Quelques pistes de réflexion
Il convient aujourd’hui, à mon sens de revenir à quelques fondamentaux.
Pour soigner, pas besoin d’écrire, il faut développer le pouvoir de communiquer entre une personne et une autre. Il faut développer le pouvoir de toucher l’autre, au sens initial qui signifie atteindre quelqu’un dan sa sensibilité.
Et cette communication entre un professionnel de santé et son patient doit se faire dans le cadre des droits de l’homme et des libertés individuelles.
Le principe de consentement éclairé du patient doit être érigé en règle absolue en sachant que l’autonomie de la volonté ne peut exister sans le consentement…
Les éléments de preuve ne sont pas le signe d’une bonne communication.
Une asymétrie des positions entre le patient et le soignant existe bel et bien : le patient se trouve face à un sachant… Il faut redonner la parole aux patients, chaque fois que cela est possible. Pourquoi pas dans les Réunions de concertation pluridisciplinaires (RCP) auxquelles, actuellement, les patients ne sont pas conviés.
Se pose en effet la question de savoir comment décider de l’avenir de quiconque sans lui donner tous les éléments d’information… L’information doit être considérée comme un principe actif.
Cela passe aussi par une refonte de la formation initiale des professionnels de santé Au cours de la première année commune aux études de santé, la Paces, force est de constater que la formation en sciences sociales et humaines est insuffisante. Le médecin passe un tiers de son temps dans la relation avec le patient. Or, seulement une trentaine d’heures de formation y sont consacrées pendant les 6 premières années de formation.
En faculté de médecine on apprend ni l’empathie ni le travail en équipe aux futurs médecins ; on leur apprend la compétition…
Pourtant, une évidence apparait : communiquer avec le patient est rentable ; si on perd du temps à court terme, on en gagne à long terme…
Une refonte intégration d’une formation en sciences humaines et sociales en Paces semble aujourd’hui déterminante pour redonner aux professionnels de santé un pouvoir légitime.
Le contrat de confiance est rompu. Il existe un imaginaire, des représentations selon lesquelles l’on a lorsque l’on arrive à l’hôpital on ne maîtrise plus rien et on se trouve happé par une machine qui nous dépasse. On abandonne son corps et on veut être guéri…

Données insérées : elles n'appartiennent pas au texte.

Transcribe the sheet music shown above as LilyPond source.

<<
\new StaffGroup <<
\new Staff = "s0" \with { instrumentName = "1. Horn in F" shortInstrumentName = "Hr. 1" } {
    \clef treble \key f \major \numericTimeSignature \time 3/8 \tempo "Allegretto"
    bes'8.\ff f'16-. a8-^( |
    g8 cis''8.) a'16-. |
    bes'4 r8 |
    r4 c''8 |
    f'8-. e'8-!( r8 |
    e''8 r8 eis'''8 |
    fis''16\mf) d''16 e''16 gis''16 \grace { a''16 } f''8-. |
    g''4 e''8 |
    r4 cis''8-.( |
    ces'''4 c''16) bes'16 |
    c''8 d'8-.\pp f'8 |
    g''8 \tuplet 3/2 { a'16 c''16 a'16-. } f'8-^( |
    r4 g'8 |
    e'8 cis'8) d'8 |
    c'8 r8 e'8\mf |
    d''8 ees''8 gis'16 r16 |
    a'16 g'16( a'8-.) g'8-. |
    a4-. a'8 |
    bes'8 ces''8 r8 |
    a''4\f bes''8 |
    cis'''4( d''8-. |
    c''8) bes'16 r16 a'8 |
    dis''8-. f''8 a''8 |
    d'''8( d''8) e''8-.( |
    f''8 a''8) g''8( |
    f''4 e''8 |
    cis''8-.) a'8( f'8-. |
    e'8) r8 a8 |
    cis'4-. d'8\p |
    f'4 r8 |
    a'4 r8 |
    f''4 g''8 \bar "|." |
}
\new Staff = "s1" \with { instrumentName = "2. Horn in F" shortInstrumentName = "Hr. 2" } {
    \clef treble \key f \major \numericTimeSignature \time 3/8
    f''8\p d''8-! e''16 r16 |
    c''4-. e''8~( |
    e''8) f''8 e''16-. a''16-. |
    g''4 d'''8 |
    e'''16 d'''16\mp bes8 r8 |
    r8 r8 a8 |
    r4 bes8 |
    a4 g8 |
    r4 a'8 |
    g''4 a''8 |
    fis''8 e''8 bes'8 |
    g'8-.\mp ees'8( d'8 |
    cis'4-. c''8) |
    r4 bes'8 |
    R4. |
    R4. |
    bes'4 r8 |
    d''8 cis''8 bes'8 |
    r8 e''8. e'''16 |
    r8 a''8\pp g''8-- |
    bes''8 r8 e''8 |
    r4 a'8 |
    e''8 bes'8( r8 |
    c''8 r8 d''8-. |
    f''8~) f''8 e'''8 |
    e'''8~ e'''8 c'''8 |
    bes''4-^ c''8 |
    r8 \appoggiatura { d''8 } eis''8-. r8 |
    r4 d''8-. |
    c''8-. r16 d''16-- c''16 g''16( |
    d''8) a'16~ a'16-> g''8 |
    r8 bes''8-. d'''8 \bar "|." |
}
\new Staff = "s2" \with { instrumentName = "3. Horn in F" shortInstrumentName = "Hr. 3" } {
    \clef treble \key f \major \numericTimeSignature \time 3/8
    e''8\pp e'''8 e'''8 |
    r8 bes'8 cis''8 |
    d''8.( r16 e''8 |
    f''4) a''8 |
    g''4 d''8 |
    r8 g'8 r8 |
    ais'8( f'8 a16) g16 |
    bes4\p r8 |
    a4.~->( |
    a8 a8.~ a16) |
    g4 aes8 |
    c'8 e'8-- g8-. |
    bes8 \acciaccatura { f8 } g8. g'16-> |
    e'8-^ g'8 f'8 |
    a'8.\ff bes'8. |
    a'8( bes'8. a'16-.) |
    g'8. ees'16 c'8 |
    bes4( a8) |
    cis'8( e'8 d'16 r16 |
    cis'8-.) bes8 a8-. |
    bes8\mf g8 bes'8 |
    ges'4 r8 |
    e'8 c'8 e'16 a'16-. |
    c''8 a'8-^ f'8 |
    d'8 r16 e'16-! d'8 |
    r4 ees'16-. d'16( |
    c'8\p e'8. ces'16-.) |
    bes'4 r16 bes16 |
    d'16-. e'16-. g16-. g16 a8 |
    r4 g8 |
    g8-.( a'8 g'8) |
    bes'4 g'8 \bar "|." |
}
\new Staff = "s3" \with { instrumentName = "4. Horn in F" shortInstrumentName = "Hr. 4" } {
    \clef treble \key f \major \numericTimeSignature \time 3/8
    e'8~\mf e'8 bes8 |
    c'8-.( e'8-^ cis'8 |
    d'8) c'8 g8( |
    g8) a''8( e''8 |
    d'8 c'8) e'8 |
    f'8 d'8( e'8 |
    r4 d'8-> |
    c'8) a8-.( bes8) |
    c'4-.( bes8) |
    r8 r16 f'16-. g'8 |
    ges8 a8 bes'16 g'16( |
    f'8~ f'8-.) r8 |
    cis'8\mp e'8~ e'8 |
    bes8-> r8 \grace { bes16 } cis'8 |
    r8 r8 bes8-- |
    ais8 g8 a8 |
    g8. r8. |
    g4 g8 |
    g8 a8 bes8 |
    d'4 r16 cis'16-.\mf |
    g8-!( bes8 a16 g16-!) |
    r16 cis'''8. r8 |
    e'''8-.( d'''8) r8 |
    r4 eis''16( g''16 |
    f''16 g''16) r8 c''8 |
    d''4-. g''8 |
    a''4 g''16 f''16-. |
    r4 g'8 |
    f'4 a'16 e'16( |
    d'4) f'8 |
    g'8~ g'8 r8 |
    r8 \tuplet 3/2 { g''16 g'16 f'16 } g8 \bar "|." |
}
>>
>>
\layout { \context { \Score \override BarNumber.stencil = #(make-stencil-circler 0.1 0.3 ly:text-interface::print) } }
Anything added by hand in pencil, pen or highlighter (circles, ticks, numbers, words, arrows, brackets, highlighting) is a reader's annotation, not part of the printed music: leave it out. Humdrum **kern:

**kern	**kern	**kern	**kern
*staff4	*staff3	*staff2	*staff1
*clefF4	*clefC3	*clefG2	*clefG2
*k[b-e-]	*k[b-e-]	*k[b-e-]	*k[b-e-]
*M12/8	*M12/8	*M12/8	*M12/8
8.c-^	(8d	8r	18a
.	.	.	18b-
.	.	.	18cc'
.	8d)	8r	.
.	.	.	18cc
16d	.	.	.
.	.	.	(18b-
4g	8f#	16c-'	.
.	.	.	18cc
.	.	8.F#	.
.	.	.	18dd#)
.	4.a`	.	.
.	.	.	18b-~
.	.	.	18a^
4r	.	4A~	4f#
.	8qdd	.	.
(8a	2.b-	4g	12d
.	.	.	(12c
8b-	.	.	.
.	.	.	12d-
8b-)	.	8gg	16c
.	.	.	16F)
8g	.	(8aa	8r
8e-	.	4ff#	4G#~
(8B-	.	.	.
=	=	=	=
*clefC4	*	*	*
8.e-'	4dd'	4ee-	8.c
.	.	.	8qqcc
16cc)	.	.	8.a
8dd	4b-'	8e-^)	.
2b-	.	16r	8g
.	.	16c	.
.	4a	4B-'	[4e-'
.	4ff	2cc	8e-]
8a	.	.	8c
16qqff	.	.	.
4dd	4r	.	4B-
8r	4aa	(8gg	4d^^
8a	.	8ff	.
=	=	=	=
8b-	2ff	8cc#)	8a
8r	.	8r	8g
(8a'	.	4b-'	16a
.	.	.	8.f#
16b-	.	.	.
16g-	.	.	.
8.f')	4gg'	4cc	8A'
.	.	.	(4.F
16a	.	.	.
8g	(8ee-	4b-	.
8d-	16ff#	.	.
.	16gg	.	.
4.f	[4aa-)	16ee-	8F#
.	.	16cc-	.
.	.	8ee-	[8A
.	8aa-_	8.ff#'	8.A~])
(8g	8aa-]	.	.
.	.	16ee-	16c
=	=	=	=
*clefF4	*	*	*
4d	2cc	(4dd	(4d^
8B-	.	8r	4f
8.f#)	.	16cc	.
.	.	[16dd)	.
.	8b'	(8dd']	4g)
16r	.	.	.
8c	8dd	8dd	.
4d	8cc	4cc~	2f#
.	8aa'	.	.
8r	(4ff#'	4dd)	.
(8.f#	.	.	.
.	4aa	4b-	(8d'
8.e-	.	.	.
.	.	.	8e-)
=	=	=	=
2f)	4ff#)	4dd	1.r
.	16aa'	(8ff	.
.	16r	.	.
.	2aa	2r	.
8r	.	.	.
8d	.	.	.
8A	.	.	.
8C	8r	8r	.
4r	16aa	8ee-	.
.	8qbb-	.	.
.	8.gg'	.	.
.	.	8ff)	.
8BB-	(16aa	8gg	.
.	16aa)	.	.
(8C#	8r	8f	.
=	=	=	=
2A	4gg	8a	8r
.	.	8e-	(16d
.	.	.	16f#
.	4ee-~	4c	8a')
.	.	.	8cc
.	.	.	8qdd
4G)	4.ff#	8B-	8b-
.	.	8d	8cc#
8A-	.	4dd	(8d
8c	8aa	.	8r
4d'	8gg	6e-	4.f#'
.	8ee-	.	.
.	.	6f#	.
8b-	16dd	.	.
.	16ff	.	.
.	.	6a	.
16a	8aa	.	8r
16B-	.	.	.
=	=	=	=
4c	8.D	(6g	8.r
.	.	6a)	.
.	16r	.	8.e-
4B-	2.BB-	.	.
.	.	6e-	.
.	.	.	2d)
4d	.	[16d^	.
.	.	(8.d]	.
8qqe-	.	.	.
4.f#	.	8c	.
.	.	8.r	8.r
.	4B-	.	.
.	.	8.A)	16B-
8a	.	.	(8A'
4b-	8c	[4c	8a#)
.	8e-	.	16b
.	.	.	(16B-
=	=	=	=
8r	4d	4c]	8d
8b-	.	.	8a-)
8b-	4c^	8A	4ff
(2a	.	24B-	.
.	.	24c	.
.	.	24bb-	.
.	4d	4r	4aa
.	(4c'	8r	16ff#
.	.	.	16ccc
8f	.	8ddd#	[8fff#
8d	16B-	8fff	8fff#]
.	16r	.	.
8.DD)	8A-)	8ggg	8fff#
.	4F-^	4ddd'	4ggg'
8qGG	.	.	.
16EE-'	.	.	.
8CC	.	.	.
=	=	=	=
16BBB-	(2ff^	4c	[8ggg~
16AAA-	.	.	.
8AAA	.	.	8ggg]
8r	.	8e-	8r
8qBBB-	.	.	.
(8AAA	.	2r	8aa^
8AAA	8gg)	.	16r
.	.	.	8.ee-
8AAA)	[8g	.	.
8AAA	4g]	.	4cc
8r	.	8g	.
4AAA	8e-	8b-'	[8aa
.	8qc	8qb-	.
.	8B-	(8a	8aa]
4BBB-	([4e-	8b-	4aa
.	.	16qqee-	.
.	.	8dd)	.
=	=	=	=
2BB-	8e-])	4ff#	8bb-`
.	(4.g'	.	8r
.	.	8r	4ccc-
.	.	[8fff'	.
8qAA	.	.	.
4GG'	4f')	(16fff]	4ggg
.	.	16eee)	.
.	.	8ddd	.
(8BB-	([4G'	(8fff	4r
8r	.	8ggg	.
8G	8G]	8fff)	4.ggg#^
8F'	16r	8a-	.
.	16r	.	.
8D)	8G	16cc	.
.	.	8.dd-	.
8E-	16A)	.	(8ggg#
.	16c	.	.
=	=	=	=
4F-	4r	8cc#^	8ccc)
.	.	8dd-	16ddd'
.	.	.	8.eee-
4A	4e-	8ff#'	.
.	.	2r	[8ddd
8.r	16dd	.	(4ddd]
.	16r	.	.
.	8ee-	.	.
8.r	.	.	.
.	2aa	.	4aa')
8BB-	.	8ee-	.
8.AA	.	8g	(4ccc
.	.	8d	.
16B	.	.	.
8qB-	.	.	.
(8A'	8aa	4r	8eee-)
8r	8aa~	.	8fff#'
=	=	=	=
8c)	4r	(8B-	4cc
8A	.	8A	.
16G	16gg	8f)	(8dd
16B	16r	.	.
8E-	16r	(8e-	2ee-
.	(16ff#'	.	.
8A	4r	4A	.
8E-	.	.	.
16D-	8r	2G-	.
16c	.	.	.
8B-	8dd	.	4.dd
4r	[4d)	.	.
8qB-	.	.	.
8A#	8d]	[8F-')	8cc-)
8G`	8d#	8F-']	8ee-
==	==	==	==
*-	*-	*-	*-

Une bonne communication peut aider certaines choses et améliorer le séjour du patient…
Aujourd’hui, le patient ne veut plus être plus passif ; l’émergence de la démocratie sanitaire se fait jour. Les associations se mobilisent et le patient se revendique comme un acteur du processus de soins… La communauté médicale doit s’organiser et s’adapter pour répondre au besoin d’information du patient... Il convient donc de créer des outils d’information des patients et pas seulement les marronniers que publient régulièrement les magazines. Pourquoi pas rendre publiques et lisibles les données du le Programme de médicalisation des systèmes d’information, (PMSI)qui permet aux établissements de soins de disposer d’informations quantifiées et standardisées sur leur activité de manière à mesurer leur production médicale.